→ **Task directions**
In the listing below, take everything from the line containing "timeleszには専用のアプリがあり、そのアプリを使" down to the line containing "automáticos sobre a taxa de cumprimento de" and write those lines out again, substituting "tabela" for "planilha" and leaving all else unchanged.

=== Task material ===

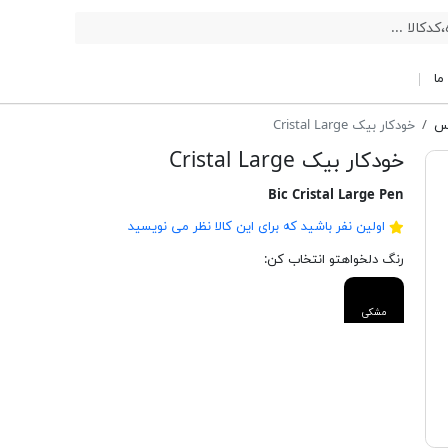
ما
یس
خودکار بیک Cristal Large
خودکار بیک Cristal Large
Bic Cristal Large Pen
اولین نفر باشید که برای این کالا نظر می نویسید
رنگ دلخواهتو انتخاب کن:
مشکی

===
=== Task material ===

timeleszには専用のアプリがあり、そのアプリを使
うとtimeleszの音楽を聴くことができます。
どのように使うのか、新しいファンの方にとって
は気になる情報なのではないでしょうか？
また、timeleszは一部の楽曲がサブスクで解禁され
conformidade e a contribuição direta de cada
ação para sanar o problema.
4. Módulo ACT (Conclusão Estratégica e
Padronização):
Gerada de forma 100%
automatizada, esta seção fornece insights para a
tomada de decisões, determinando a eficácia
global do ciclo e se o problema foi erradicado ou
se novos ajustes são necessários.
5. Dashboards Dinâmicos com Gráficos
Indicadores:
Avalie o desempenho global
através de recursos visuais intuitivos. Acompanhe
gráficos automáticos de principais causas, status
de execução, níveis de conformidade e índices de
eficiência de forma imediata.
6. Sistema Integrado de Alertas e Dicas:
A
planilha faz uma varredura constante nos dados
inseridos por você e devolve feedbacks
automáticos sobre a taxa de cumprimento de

===

→ **Reply**
timeleszには専用のアプリがあり、そのアプリを使
うとtimeleszの音楽を聴くことができます。
どのように使うのか、新しいファンの方にとって
は気になる情報なのではないでしょうか？
また、timeleszは一部の楽曲がサブスクで解禁され
conformidade e a contribuição direta de cada
ação para sanar o problema.
4. Módulo ACT (Conclusão Estratégica e
Padronização):
Gerada de forma 100%
automatizada, esta seção fornece insights para a
tomada de decisões, determinando a eficácia
global do ciclo e se o problema foi erradicado ou
se novos ajustes são necessários.
5. Dashboards Dinâmicos com Gráficos
Indicadores:
Avalie o desempenho global
através de recursos visuais intuitivos. Acompanhe
gráficos automáticos de principais causas, status
de execução, níveis de conformidade e índices de
eficiência de forma imediata.
6. Sistema Integrado de Alertas e Dicas:
A
tabela faz uma varredura constante nos dados
inseridos por você e devolve feedbacks
automáticos sobre a taxa de cumprimento de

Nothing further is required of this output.